Moreover, there seem to be mandates in the Pashtunwali which require members of tribes to exact revenge for a wrongdoing. This kinship explains much of what is happening in the conflict in Afghanistan, and also explains why the Taliban are reluctant to evict Osama bin Laden, who has allegedly asked them to provide refuge from the US military.

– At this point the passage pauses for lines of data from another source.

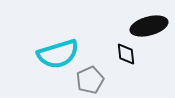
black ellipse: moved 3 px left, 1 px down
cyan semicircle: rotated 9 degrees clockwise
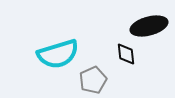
gray pentagon: moved 3 px right
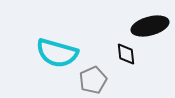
black ellipse: moved 1 px right
cyan semicircle: moved 1 px left, 1 px up; rotated 33 degrees clockwise
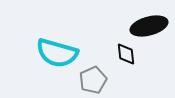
black ellipse: moved 1 px left
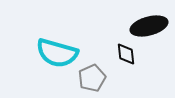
gray pentagon: moved 1 px left, 2 px up
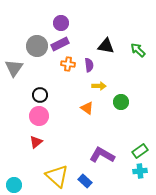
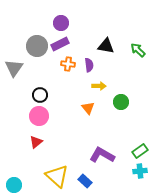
orange triangle: moved 1 px right; rotated 16 degrees clockwise
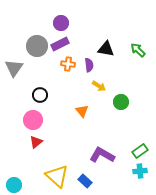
black triangle: moved 3 px down
yellow arrow: rotated 32 degrees clockwise
orange triangle: moved 6 px left, 3 px down
pink circle: moved 6 px left, 4 px down
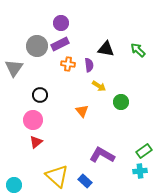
green rectangle: moved 4 px right
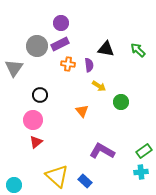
purple L-shape: moved 4 px up
cyan cross: moved 1 px right, 1 px down
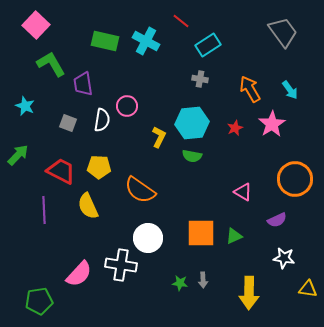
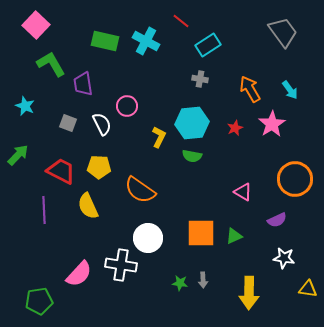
white semicircle: moved 4 px down; rotated 35 degrees counterclockwise
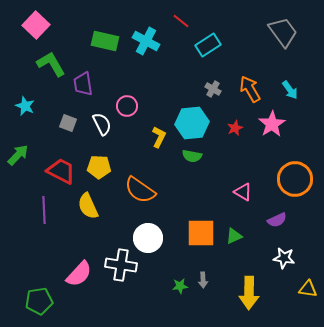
gray cross: moved 13 px right, 10 px down; rotated 21 degrees clockwise
green star: moved 3 px down; rotated 14 degrees counterclockwise
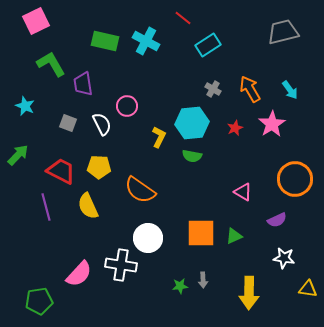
red line: moved 2 px right, 3 px up
pink square: moved 4 px up; rotated 20 degrees clockwise
gray trapezoid: rotated 68 degrees counterclockwise
purple line: moved 2 px right, 3 px up; rotated 12 degrees counterclockwise
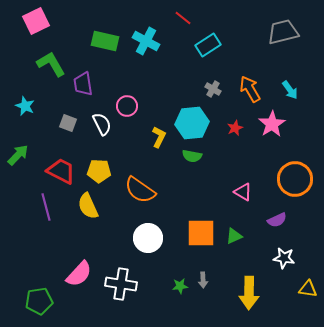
yellow pentagon: moved 4 px down
white cross: moved 19 px down
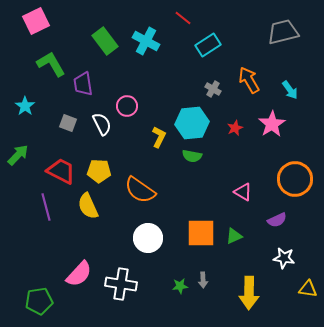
green rectangle: rotated 40 degrees clockwise
orange arrow: moved 1 px left, 9 px up
cyan star: rotated 12 degrees clockwise
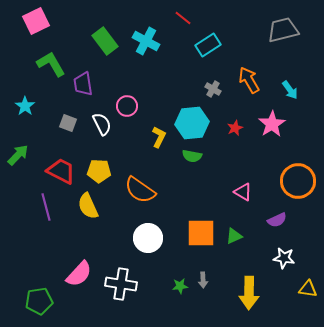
gray trapezoid: moved 2 px up
orange circle: moved 3 px right, 2 px down
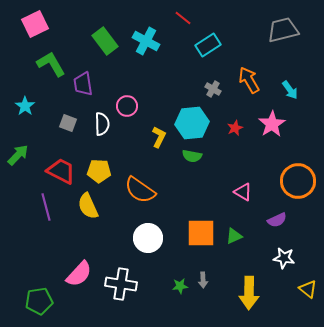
pink square: moved 1 px left, 3 px down
white semicircle: rotated 25 degrees clockwise
yellow triangle: rotated 30 degrees clockwise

Much of the Taliban propaganda is constructed upon the widely-perceived corruption of the Afghan government, and the lack of basic services for Afghans. The Taliban also uses the rural populations distrust for cities to promulgate their agenda. It is for this reason that support for the Taliban is comparably very high in rural areas and virtually nonexistent among urban Afghans. The progress of the Taliban insurgency is driven by the exploitation of the Pashtuns and the Pashtunwali. Understanding local traditions and the Pashtunwali will make it easier for foreign actors to become guests rather than enemies, and consequently, gain protection rather than hostility. 

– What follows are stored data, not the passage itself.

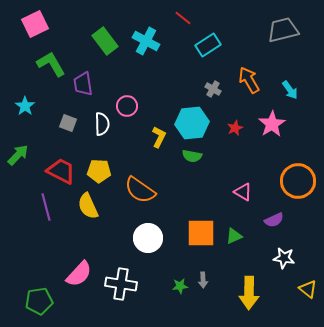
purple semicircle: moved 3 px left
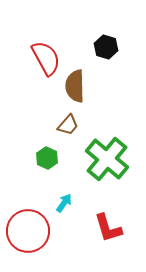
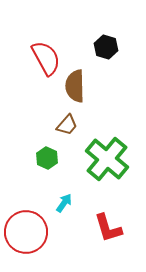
brown trapezoid: moved 1 px left
red circle: moved 2 px left, 1 px down
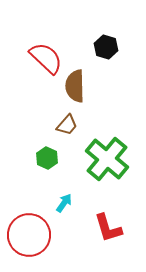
red semicircle: rotated 18 degrees counterclockwise
red circle: moved 3 px right, 3 px down
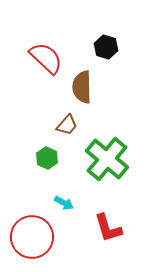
brown semicircle: moved 7 px right, 1 px down
cyan arrow: rotated 84 degrees clockwise
red circle: moved 3 px right, 2 px down
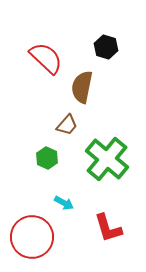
brown semicircle: rotated 12 degrees clockwise
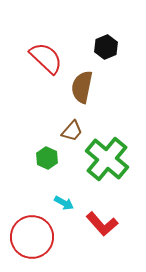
black hexagon: rotated 20 degrees clockwise
brown trapezoid: moved 5 px right, 6 px down
red L-shape: moved 6 px left, 4 px up; rotated 24 degrees counterclockwise
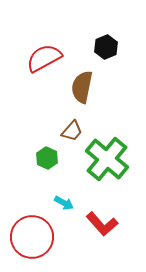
red semicircle: moved 2 px left; rotated 72 degrees counterclockwise
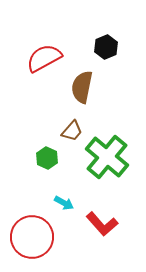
green cross: moved 2 px up
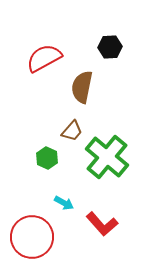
black hexagon: moved 4 px right; rotated 20 degrees clockwise
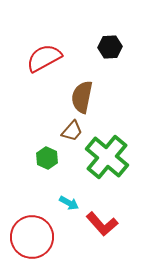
brown semicircle: moved 10 px down
cyan arrow: moved 5 px right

Understanding customary laws and their relationship to Islam is also critical in understanding the conflict and Taliban propaganda. Pashtunwali’s relationship with Islam has been a complicated one. Although most Pashtuns are Sunni Muslims, the Pashtun’s tribal code is the ultimate authority (Kakar). Second in allegiance is Islamic law. For the Pashtuns there is no contradiction between being a Pashtun, practicing Pashtunwali, and being a Muslim and adhering to Islamic law. Religious scholars often see conflicts between Pashtun customs and Islamic law, but to the Pashtun majority, Pashtunwali is not seen as an entity independent from Islamic law. According to author Oliver Roy, even though the Islamic law and Pashtunwali overlap, they are seen as serving different purposes. “The Islamic law represents God’s Will for humanity on earth and is practiced because it is a moral code whereas Pashtunwali is seen as a matter of honor.”  

Rural Pashtun villages often provide a haven for Taliban insurgents, which then allows them to strike at whim. Lieutenant Colonel Jonathan Hawkins from the Australian Army expresses that any type of insurgent requires ‘will’- the will to succeed versus the will to resist. Pashtunwali is the cultural cement that assists in maintaining Taliban motivation. “The insurgent does not need to win, he or she only needs not to lose.”